This post will give a quick introduction to spherical media and why VR is the best way to view it, then give our review of a spherical camera, the Insta360 Pro from Insta360. We’ll also show how easy it is to add spherical media to VR presentations using Vizible, our no-coding VR creation and conferencing software.
Media Spheres and VR: the basics
Photospheres, also called 360 photos or spherical photos, are images that are captured in all directions at once or stitched together from individual photos, and videospheres are the same but, you guessed it, they’re videos. Photospheres and videospheres provide a powerful and easy way to immerse your audience in a place, whether you’re showing off a property, doing location-specific training, or simply providing a background for the rest of your VR experience.
Virtual Reality is a natural medium for viewing photospheres and videospheres because people in a VR headset can look around simply by moving their head, just as they look around normally. When using a display like a desktop or smartphone, you can only “look around” photospheres by doing things like dragging a mouse, sliding a finger, or tilting a smartphone. While those methods work, it’s not as intuitive and natural as looking around in VR.
VR also lets viewers explore stereoscopic photospheres and videospheres. Stereoscopic media is created by presenting two offset images separately to the left and right eye of the viewer. These images are then combined in the brain to give the perception of 3D depth. Because VR headsets provide one display for each eye, they let users view stereoscopic media and better experience the illusion of 3D depth. The Insta360 cameras are designed to capture VR-ready media, and if you want, their camera can automatically stitch together stereoscopic 3D images and videos.
The Insta360 Pro
Now, let’s get into the camera. The Insta360 pro is a versatile camera with six lenses that lets you capture media in a few resolutions (8K, 4K), and even lets you live stream 360 media to major streaming platforms or their own servers. You can also capture slow-motion video.
The camera has four built in microphones that capture spatialized audio, but you can also use an external mic. For storage, the camera has an SD drive or you can use USB 3.0 driver.

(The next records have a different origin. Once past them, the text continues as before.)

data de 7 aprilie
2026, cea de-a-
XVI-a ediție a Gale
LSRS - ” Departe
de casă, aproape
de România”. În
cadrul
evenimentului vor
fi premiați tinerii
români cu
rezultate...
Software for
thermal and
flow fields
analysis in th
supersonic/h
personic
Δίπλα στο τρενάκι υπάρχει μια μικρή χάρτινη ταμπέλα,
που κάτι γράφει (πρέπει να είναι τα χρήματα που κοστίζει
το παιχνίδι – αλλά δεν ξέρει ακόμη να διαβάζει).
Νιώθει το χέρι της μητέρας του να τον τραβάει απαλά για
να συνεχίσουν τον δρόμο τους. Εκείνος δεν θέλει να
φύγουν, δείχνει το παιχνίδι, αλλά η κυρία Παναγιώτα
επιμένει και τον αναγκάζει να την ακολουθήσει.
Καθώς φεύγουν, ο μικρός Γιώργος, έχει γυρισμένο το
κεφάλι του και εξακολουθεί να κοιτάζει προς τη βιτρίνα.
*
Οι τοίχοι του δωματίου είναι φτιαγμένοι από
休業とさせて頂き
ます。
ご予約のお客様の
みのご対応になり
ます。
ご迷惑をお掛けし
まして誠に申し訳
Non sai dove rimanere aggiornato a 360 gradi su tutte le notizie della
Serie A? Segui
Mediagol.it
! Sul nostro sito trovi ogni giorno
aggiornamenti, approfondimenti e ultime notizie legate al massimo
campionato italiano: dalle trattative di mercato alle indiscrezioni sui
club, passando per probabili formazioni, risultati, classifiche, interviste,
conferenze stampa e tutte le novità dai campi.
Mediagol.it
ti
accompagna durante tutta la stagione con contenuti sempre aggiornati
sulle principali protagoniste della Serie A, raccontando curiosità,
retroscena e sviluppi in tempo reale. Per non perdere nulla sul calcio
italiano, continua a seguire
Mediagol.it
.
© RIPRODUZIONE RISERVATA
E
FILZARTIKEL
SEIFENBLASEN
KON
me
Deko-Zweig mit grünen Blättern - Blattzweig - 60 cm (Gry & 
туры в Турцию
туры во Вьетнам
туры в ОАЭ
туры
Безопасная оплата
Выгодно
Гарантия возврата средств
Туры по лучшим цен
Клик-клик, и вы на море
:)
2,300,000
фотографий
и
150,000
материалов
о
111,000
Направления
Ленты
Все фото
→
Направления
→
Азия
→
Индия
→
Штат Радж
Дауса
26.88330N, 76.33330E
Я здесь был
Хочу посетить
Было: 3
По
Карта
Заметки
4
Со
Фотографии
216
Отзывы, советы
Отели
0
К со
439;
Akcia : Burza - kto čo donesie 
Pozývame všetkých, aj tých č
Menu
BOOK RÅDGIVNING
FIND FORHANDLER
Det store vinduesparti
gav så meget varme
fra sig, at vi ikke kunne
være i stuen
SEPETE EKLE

The camera has a sturdy aluminum build, and it has a sci-fi look to it with a spherical shape and glossy shine. More than a few people in the office noted the comparison to the lovable, round droid from Star Wars, BB-8 (or to those who noticed it in the movie, BB-8’s darker, First Order counterpart: BB-9E).
Take a look at some of the sample downloadable photos and videos from the Insta360 website to see how photos and videos look at different resolutions. We captured quite a few around the office and were impressed by the results. Here’s a stereoscopic image we captured at WorldViz HQ. Because this image is stereoscopic, there is one render for the right eye and one for the left eye displayed in what is called the "over/under" format.
We also captured video at a warehouse nearby and we were pleased with the results. All in all, the Insta360 Pro is arguably the premier 360 camera on the market today. If the price is out of your budget ($3,499 currently on their website), it’s worth noting that Insta360 also makes smaller, more affordable cameras that still pack a punch. The Insta360 One is $299 and can be used with a smartphone. If you don’t need all of the bells and whistles on the Insta360 Pro, it’s worth checking out.
Bringing Photospheres into VR Presentations
There are a number of ways you can view 360 photos in VR, but we were interested in seeing how easy it was to bring them into Vizible, our no-coding VR creation and collaboration software. This way, our users can incorporate them into VR presentations and show them to an audience during Vizible VR meetings.
Once you have the photosphere or videosphere, you can use a tool like FFMPEG to convert the file to .avi. Then, you just drag the file into your Vizible asset library. Make sure the asset is tagged as “spherical”, and if it’s a stereoscopic image or video then tag it as “spherical 3D”. If it's not stereoscopic, just tag it as "spherical". Then, you can drag it right into any of the slides in your Vizible presentation. From there, you can expand it out so that when viewers of your presentation navigate to that slide, they will be inside your media sphere. Here’s me adding a photosphere to a slide in one of my Vizible presentations:
Or, once you’re inside a Vizible VR meeting using your Presentation, you can expand out the spheres manually using the remote tool. Here’s a video of what that looks like.
All in all, we found the Insta 360 Pro to be a tremendous camera. We’re happy to recommend this camera to Vizible users who are interested in capturing high quality 360 photos or videos for use in their VR presentations and collaborative meetings.